Retype, word for word, every line of the records below starting at the one that contains "ring mcp: (312, 337)" and ending at the one that contains "ring pip: (354, 295)"; include both of those lines and nothing more.

** Listed entries follows **

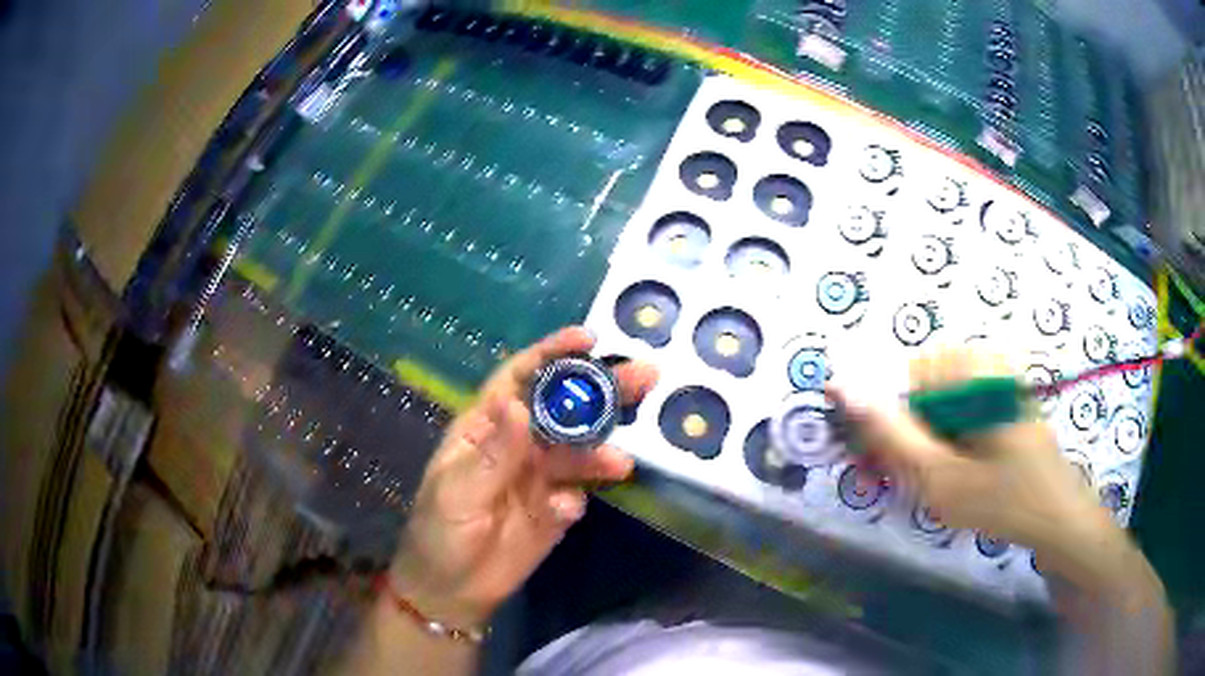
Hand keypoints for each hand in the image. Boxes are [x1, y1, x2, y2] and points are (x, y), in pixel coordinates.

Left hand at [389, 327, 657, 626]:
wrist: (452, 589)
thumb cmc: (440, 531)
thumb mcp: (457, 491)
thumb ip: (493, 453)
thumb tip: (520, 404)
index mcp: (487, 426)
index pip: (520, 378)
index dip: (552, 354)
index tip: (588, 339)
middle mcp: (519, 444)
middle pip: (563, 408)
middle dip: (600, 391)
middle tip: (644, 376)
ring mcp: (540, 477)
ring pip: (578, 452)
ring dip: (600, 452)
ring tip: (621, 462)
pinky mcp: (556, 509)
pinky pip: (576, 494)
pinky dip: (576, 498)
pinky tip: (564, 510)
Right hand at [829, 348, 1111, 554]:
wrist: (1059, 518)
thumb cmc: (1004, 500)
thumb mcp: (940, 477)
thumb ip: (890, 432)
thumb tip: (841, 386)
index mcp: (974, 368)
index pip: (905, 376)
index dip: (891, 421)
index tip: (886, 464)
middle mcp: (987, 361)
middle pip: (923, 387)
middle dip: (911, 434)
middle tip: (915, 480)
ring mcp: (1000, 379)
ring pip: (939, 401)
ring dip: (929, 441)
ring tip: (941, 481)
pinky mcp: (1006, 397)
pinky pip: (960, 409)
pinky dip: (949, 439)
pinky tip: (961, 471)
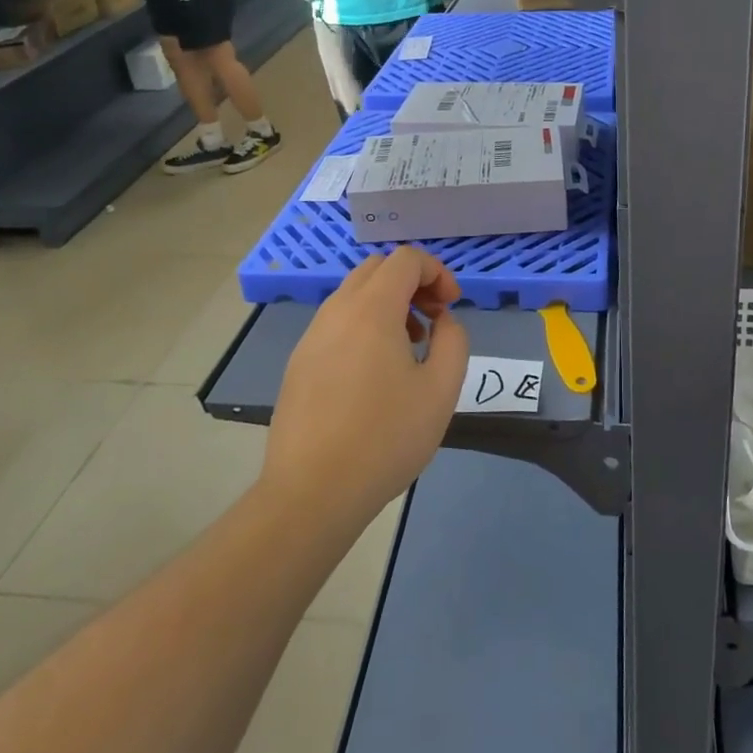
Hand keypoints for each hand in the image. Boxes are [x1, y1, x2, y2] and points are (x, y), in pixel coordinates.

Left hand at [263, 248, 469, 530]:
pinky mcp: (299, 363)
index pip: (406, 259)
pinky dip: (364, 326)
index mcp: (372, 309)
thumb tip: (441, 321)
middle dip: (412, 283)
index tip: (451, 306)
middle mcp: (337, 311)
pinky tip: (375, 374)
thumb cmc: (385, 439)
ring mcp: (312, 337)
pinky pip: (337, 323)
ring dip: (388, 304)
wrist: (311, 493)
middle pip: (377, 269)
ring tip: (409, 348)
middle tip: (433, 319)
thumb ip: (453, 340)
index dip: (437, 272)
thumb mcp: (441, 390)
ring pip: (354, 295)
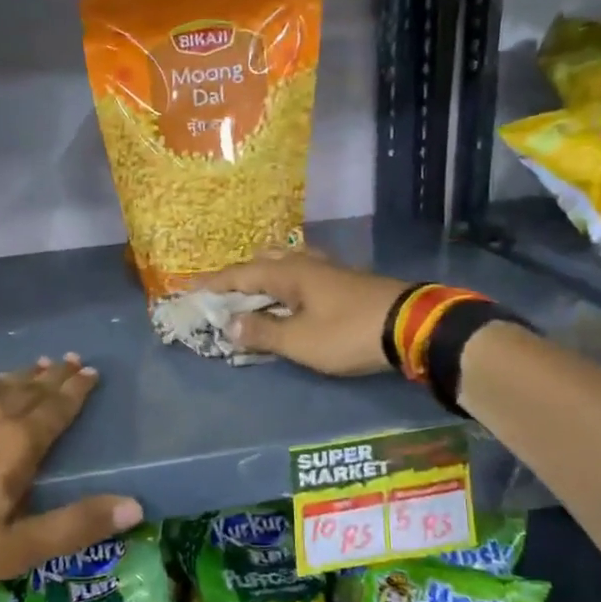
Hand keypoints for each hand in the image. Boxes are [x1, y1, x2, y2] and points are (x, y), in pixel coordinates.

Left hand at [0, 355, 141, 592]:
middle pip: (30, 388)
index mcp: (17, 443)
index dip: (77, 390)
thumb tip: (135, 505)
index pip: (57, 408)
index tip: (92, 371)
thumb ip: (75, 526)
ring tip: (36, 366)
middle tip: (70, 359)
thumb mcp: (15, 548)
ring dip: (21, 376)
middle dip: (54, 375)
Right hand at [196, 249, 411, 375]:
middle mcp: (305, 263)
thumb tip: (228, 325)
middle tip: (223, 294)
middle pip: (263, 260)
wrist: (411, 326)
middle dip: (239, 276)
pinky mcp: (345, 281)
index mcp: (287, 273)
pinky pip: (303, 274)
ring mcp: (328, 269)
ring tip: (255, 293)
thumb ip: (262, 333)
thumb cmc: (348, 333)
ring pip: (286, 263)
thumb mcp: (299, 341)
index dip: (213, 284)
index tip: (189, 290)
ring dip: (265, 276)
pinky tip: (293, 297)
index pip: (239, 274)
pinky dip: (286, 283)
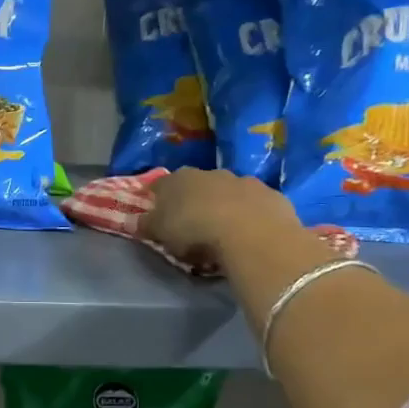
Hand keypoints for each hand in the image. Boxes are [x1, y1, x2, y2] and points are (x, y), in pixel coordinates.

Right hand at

** End of Listed entries **
** Listed entries follows **

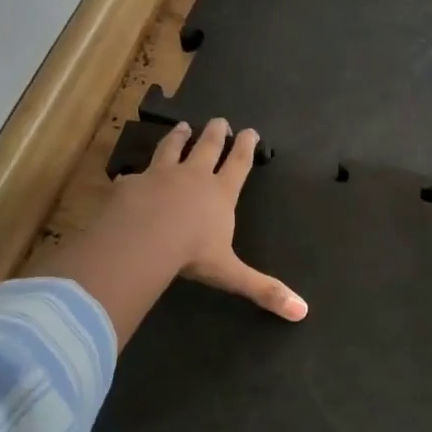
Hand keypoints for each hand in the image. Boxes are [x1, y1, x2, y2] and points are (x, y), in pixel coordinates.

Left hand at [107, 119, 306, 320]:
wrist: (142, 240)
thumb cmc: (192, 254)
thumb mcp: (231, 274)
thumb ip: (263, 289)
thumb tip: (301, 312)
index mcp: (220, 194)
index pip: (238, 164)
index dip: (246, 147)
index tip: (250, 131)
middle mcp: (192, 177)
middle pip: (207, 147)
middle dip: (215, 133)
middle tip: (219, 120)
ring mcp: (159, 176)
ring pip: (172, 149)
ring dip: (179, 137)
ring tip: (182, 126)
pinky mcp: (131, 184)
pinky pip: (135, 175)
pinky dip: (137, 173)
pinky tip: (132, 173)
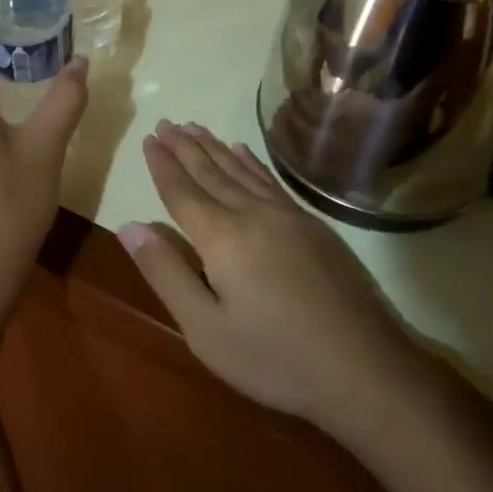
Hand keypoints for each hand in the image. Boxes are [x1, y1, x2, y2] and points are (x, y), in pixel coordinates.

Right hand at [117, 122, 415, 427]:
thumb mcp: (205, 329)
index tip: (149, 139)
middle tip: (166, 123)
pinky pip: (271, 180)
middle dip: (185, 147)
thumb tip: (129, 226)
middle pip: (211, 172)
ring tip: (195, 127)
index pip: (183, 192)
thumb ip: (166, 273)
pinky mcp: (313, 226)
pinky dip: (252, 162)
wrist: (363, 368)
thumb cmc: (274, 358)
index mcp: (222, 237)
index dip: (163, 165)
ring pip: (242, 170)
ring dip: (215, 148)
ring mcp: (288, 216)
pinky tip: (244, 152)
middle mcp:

** End of Listed entries **

_Result of this exercise_
ring mcp: (312, 337)
pinky pip: (337, 323)
ring dip: (388, 304)
wrist: (311, 493)
middle pip: (377, 269)
ring tip: (409, 348)
middle tip: (433, 319)
thumb ip: (453, 340)
index dip: (437, 272)
thumb mcp: (441, 390)
ring pip: (354, 295)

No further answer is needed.